Weighting specific behaviors can help tailor metrics, but there is no replacement for hands-on evaluation of how a system works and whether it’s doing the right thing.

“There are different schools of thought about how to validate artificial intelligence, but a more bottom up approach seems more accurate,” McCammon said. “Some people are talking about using inference to try to verify whether the way it makes complex decisions is valid, but that’s too much. You can’t use AI to predict whether your AI systems are functionally safe. That’s tantamount to asking a baby to plug a laptop into a light socket. There are better ways to get it done.”

Driving all those miles helps AV designers see subtleties and choices that should translate to much higher levels of skill than metrics based on whether an AV ran over anything on a particular trip out, according to a piece written by Bryan Salesky, CEO of Ford AV partner Argo AI in Medium October, 2017.

“For example, the car needs to know when it will have to move over slightly for a large truck to give it more room, or adjust its speed to stay out of another driver’s blind spot…or commit to an action consistently so that other road users can respond correctly,” Salesky wrote. “It’s only from all of these examples and real-world driving that we can learn to predict the micro-maneuvers that turn out to be the leading indicators of the likely actions of other road users.”

It’s important to do more than observe, however, and to analyze performance on a level more detailed than a driver’s-license-test examiner’s checklist, however.

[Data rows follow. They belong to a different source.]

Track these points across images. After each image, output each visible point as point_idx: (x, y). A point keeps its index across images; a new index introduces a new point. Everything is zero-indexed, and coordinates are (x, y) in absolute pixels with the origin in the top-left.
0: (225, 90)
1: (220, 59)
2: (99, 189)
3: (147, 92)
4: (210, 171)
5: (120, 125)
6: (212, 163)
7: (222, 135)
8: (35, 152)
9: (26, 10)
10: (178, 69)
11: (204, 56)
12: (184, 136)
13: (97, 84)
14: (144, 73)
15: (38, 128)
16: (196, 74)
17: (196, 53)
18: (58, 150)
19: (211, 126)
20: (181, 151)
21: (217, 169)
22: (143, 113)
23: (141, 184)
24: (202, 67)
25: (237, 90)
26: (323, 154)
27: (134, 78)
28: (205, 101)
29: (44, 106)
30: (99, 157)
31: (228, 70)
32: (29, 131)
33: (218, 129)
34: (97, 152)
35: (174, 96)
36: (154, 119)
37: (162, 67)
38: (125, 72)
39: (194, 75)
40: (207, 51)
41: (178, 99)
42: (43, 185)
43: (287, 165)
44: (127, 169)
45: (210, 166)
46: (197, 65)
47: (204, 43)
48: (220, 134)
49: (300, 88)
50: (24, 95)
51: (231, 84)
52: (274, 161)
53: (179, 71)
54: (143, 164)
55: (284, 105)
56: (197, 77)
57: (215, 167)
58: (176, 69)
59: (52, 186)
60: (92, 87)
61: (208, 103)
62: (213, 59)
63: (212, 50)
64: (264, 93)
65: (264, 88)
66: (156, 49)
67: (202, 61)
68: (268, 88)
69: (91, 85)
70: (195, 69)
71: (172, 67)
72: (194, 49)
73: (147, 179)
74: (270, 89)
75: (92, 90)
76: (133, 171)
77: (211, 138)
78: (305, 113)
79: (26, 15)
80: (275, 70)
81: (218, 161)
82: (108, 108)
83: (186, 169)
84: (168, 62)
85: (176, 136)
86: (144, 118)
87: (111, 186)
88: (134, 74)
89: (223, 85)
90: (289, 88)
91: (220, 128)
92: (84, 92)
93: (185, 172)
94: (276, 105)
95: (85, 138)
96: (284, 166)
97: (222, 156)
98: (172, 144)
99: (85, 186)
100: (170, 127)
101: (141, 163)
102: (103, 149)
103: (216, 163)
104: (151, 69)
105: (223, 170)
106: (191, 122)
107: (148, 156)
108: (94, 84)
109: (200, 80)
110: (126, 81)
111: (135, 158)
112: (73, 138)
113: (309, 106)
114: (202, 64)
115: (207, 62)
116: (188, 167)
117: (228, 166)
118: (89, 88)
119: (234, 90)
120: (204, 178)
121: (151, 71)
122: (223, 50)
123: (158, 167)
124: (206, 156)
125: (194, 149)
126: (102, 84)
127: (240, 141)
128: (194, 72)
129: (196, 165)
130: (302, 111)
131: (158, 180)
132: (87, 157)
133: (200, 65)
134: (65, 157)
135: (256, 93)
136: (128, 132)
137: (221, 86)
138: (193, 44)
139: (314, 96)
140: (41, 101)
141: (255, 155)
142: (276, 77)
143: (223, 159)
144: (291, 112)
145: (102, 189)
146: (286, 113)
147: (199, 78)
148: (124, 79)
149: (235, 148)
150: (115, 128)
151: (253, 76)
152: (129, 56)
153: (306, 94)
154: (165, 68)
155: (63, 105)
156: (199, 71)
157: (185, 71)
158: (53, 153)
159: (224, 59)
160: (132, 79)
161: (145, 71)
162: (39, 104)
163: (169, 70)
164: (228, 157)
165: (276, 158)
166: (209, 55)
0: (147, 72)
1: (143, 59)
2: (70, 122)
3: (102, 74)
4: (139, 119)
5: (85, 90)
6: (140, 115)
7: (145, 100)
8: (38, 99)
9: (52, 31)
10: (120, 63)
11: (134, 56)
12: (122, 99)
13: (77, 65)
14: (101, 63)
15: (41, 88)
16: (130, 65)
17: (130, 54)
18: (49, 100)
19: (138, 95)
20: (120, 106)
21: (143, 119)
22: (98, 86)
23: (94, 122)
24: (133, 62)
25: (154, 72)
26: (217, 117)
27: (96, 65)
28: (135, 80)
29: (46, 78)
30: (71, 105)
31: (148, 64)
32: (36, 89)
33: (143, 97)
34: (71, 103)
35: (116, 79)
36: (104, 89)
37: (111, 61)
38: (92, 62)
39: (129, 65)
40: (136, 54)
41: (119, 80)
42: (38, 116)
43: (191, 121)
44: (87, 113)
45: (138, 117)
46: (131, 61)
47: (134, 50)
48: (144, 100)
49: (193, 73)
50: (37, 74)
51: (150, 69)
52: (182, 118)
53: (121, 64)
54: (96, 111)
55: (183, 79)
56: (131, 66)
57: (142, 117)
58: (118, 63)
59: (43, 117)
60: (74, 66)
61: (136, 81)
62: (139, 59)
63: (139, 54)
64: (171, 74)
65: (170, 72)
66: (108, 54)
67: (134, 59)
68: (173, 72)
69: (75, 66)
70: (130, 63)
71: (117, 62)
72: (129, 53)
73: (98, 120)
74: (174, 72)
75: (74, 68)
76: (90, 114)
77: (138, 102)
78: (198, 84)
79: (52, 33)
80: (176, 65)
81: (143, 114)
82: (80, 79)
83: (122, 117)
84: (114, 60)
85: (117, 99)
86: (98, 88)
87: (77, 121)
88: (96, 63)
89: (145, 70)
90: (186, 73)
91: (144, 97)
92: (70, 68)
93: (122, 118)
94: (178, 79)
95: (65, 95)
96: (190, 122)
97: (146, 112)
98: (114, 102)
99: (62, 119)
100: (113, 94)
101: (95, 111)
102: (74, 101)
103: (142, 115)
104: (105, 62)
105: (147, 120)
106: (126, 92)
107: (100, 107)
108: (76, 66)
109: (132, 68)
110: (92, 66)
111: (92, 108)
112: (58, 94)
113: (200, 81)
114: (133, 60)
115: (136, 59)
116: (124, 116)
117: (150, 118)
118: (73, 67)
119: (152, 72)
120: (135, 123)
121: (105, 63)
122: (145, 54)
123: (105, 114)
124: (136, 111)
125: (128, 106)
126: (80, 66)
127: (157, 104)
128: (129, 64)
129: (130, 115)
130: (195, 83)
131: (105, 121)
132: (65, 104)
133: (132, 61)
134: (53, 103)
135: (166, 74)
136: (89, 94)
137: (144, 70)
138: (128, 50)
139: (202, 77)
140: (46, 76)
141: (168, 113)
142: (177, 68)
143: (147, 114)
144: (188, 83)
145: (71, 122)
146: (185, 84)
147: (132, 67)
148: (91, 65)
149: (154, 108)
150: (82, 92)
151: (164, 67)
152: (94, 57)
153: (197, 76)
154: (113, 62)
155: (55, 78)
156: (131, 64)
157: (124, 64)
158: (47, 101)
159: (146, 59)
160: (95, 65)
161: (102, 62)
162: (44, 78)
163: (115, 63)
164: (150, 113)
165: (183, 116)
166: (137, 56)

“Validation is the only way to really know that something works, but it’s better to expand beyond one component or system and look at the way they interact – looking at the interaction among lidar, RADAR cameras and the central processor that uses that data to decide whether it is looking at a pedestrian walking a bike or a bike parked by the side of the road,” McCammon said.

“Even at the level of chip validation you need input from those other systems—simulated data from sensors or whatever, output to the actuators—so you have a closed-loop system that includes more than just the electronics,” according to Neil Hand, director of marketing for Mentor, a Siemens Business. “With ADAS you’re dealing with systems of systems so you have vision systems going into the chip, the chip going into the braking system to affect what’s going on. You have to have some insight into that complexity, which goes up an order of magnitude when you start to see the rest of the systems in the car.”

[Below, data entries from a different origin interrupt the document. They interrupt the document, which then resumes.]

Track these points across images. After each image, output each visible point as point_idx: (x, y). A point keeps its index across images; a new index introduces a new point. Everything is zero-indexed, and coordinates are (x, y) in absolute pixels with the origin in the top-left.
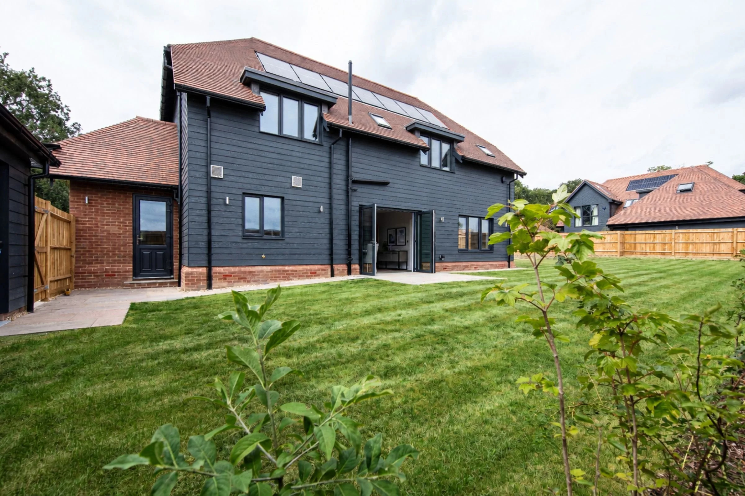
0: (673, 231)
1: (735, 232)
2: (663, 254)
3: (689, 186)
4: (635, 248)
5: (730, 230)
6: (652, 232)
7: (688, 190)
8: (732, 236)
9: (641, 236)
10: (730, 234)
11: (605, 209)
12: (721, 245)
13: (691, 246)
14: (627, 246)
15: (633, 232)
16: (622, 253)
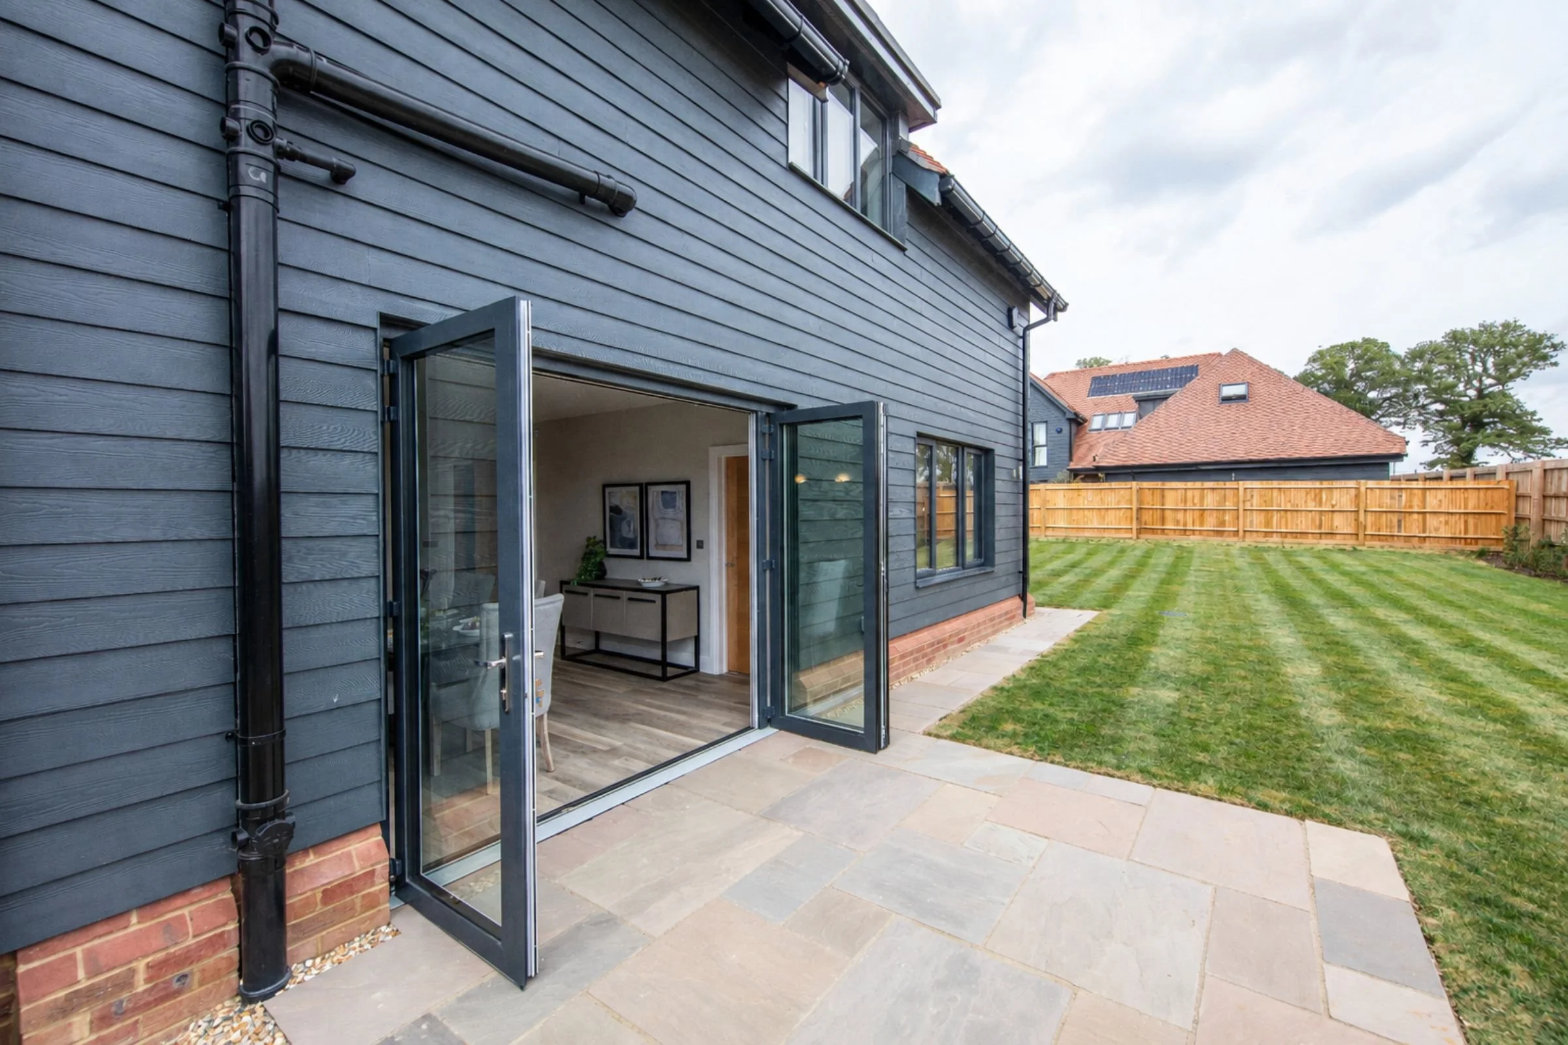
0: (1242, 485)
1: (1363, 489)
2: (1219, 533)
3: (1240, 390)
4: (1163, 521)
5: (1351, 484)
6: (1198, 484)
7: (1242, 398)
8: (1357, 496)
9: (1176, 491)
10: (1353, 492)
11: (1060, 431)
12: (1336, 515)
13: (1275, 518)
14: (1146, 516)
15: (1158, 485)
16: (1140, 531)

Chips designed to control a braking function or engine management tend to be relatively simple and specialized, not complex and general-purpose like an iPhone component, “so it is realtively simple to make sure their own flows match 26262 or whatever requirement you’re using,” according to Dave Kelf, vice president of marketing for Breker Verification Systems.

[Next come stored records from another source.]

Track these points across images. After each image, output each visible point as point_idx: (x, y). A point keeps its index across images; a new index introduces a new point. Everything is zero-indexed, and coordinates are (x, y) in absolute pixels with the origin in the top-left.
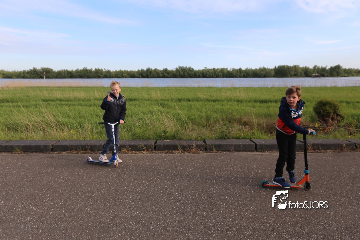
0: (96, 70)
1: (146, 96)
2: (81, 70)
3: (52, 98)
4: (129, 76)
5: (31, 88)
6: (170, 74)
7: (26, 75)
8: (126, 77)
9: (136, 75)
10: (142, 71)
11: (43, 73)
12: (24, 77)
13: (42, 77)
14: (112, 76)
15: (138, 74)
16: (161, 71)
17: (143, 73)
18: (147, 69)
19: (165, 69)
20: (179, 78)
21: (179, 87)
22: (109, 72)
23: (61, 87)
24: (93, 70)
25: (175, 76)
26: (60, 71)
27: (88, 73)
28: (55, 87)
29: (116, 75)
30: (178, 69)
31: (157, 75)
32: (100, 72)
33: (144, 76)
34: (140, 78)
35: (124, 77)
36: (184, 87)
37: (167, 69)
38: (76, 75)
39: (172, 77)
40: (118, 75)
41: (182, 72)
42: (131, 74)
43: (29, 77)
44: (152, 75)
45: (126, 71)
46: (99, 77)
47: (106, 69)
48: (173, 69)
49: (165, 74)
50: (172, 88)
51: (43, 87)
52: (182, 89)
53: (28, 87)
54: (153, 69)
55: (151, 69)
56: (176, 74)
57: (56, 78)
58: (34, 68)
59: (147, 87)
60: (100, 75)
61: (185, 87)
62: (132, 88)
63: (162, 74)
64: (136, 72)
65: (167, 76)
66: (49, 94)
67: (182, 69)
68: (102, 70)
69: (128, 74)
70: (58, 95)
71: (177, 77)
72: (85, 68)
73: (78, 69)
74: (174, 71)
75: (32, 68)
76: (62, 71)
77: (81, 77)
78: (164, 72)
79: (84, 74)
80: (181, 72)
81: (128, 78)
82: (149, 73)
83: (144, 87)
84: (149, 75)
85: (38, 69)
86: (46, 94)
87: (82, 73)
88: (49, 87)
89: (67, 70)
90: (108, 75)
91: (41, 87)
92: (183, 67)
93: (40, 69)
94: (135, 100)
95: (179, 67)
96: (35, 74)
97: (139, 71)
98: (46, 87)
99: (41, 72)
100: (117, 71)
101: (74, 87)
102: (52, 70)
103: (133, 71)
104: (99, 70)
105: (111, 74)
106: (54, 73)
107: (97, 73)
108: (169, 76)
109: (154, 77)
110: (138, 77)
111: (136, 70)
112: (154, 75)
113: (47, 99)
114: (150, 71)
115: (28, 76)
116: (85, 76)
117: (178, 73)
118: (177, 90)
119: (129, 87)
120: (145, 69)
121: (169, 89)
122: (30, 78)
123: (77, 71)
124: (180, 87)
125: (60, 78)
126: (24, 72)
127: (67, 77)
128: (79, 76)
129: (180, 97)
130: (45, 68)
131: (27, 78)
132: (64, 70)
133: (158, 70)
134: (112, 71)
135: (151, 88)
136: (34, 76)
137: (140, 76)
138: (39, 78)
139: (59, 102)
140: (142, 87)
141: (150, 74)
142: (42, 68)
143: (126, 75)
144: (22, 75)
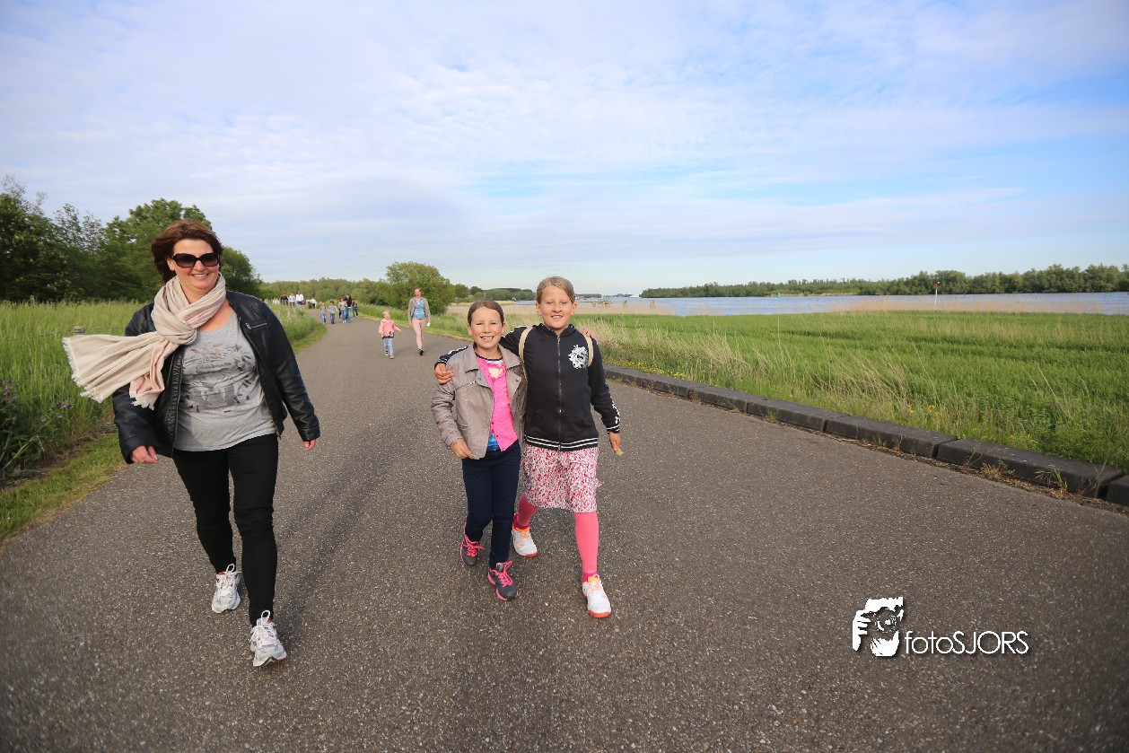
7: (903, 287)
11: (936, 282)
12: (896, 293)
13: (930, 292)
26: (982, 277)
43: (908, 292)
57: (969, 293)
58: (921, 273)
75: (917, 273)
76: (988, 276)
85: (929, 274)
89: (1000, 274)
93: (935, 274)
96: (922, 285)
99: (932, 281)
102: (962, 275)
106: (965, 281)
115: (906, 290)
122: (909, 294)
126: (899, 283)
131: (904, 293)
136: (918, 289)
138: (926, 293)
144: (895, 288)
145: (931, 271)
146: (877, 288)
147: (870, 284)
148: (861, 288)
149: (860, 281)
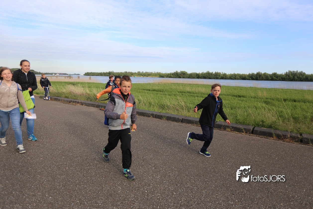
0: (216, 73)
1: (253, 95)
2: (205, 73)
3: (185, 91)
4: (241, 78)
5: (174, 84)
6: (279, 77)
7: (172, 76)
8: (238, 79)
9: (247, 77)
10: (253, 74)
11: (181, 74)
12: (170, 77)
13: (180, 77)
14: (227, 78)
15: (248, 77)
16: (270, 75)
17: (253, 76)
18: (257, 73)
19: (274, 73)
20: (287, 81)
21: (286, 89)
22: (225, 75)
23: (191, 84)
24: (214, 73)
25: (283, 79)
26: (192, 73)
27: (210, 75)
28: (187, 84)
29: (230, 77)
30: (288, 73)
31: (266, 78)
32: (218, 75)
33: (254, 78)
34: (250, 80)
35: (237, 79)
36: (291, 89)
37: (276, 73)
38: (202, 77)
39: (280, 80)
40: (232, 77)
41: (292, 76)
42: (243, 77)
44: (261, 78)
45: (239, 74)
46: (217, 78)
47: (223, 73)
48: (282, 73)
49: (274, 77)
50: (279, 89)
51: (180, 84)
52: (289, 91)
53: (172, 83)
54: (263, 73)
55: (261, 73)
56: (286, 78)
57: (189, 78)
58: (176, 71)
59: (255, 88)
60: (218, 77)
61: (293, 90)
62: (242, 87)
63: (270, 77)
64: (247, 75)
65: (275, 79)
66: (183, 88)
67: (292, 73)
68: (220, 73)
69: (240, 77)
70: (188, 89)
71: (286, 80)
72: (208, 71)
73: (203, 72)
74: (283, 75)
75: (175, 71)
76: (193, 73)
77: (205, 78)
78: (273, 76)
79: (207, 75)
80: (290, 76)
81: (240, 79)
82: (258, 76)
83: (252, 87)
84: (258, 78)
86: (181, 88)
87: (206, 76)
88: (184, 84)
89: (196, 73)
90: (225, 77)
91: (179, 84)
92: (293, 71)
93: (180, 72)
94: (243, 96)
95: (289, 71)
97: (250, 74)
98: (182, 84)
99: (180, 74)
100: (231, 74)
101: (199, 85)
102: (187, 73)
103: (244, 75)
104: (218, 73)
105: (227, 76)
106: (188, 74)
107: (216, 75)
108: (278, 80)
109: (262, 79)
110: (248, 79)
111: (248, 74)
112: (263, 78)
113: (181, 91)
114: (260, 75)
115: (173, 76)
116: (207, 77)
117: (288, 77)
118: (283, 91)
119: (240, 87)
120: (255, 73)
121: (275, 90)
122: (173, 78)
123: (202, 74)
124: (288, 89)
125: (191, 78)
126: (171, 74)
127: (195, 78)
128: (204, 77)
129: (285, 97)
130: (182, 71)
131: (172, 77)
132: (194, 73)
133: (268, 74)
134: (227, 74)
135: (259, 88)
136: (176, 76)
137: (251, 79)
138: (179, 78)
139: (189, 94)
140: (251, 87)
141: (260, 77)
142: (181, 71)
143: (238, 77)
144: (170, 75)
145: (179, 71)
146: (165, 75)
147: (163, 74)
148: (160, 75)
149: (160, 73)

“Chips for radar detection or other sensors are more complex and much larger, so people tend to use flows for larger chips that don’t match as well, and machine learning requires all kinds of strange processing methodologies. So trying to use the old flows is breaking down a bit,” Kelf said.

“Machine learning will be more important to autonomous driving, which means you have to rely on the software, not just the hardware to meet systematic and random failure requirements.” Tools and middleware for systematic flow are likely to remain a big market opportunity, Kelf said.

Standards like ISO 26262 don’t map machine-learning processes, leaving “huge” gaps autonomous systems, but there are already efforts underway to modify or expand on it and to widen the pool of data resources like HD maps beyond the impact of OpenDRIVE, a file format that allows digital recreation of road networks, according to Chad Partridge, CEO of simulation-testing provider Metamoto.

“This isn’t a driver-in-the-loop test with a video screen and fake driver’s seat a person would sit in,” he said. “The testing is all high capacity, high throughput, largely cloud-based simulations with system hardware in the loop and software in the loop, with virtual I/O that makes it look to the car as if it is actually performing. Our APIs simulate laser returns and radar data, for example, that trigger the lowest-level firmware in sensors so it will respond as if it is really operating the vehicle.”